→ Exercise description: Gather every line in the listing below that contains the word "cross", and copy each one unchanged.

→ Data to examine:
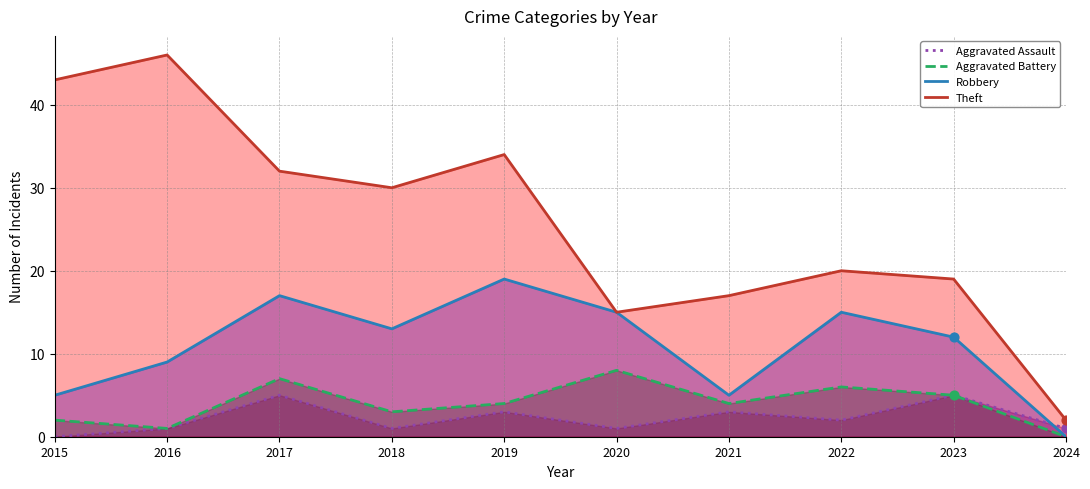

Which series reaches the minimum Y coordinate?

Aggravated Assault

==

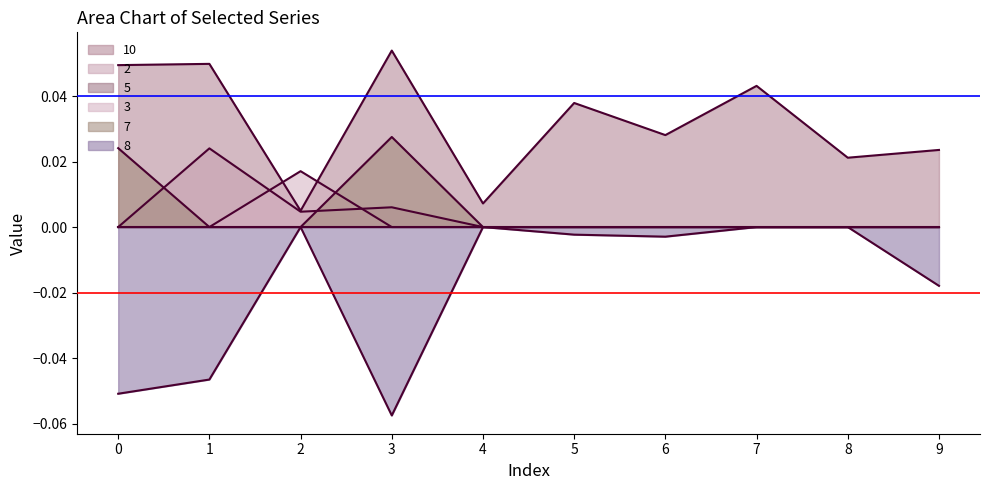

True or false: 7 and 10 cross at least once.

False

...

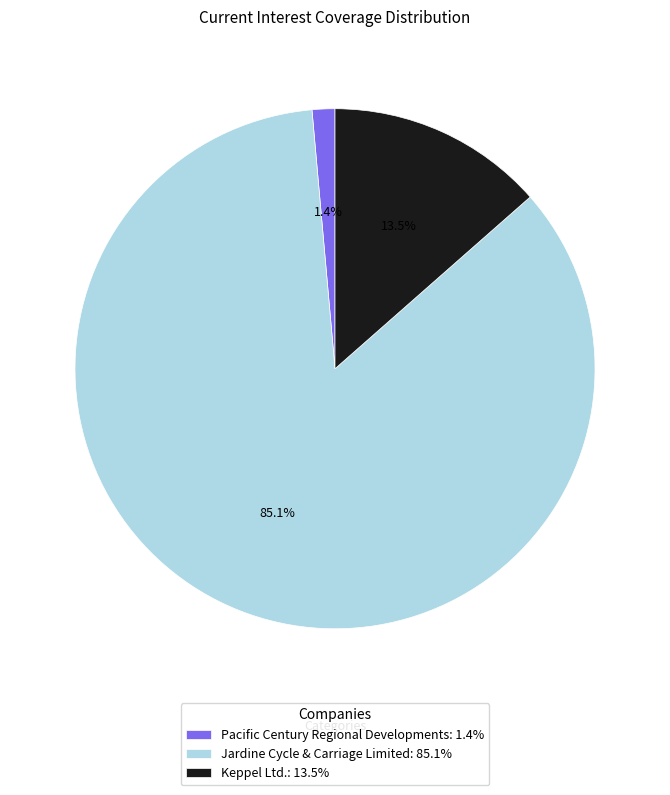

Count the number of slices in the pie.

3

→ The answer:
True or false: 7 and 10 cross at least once.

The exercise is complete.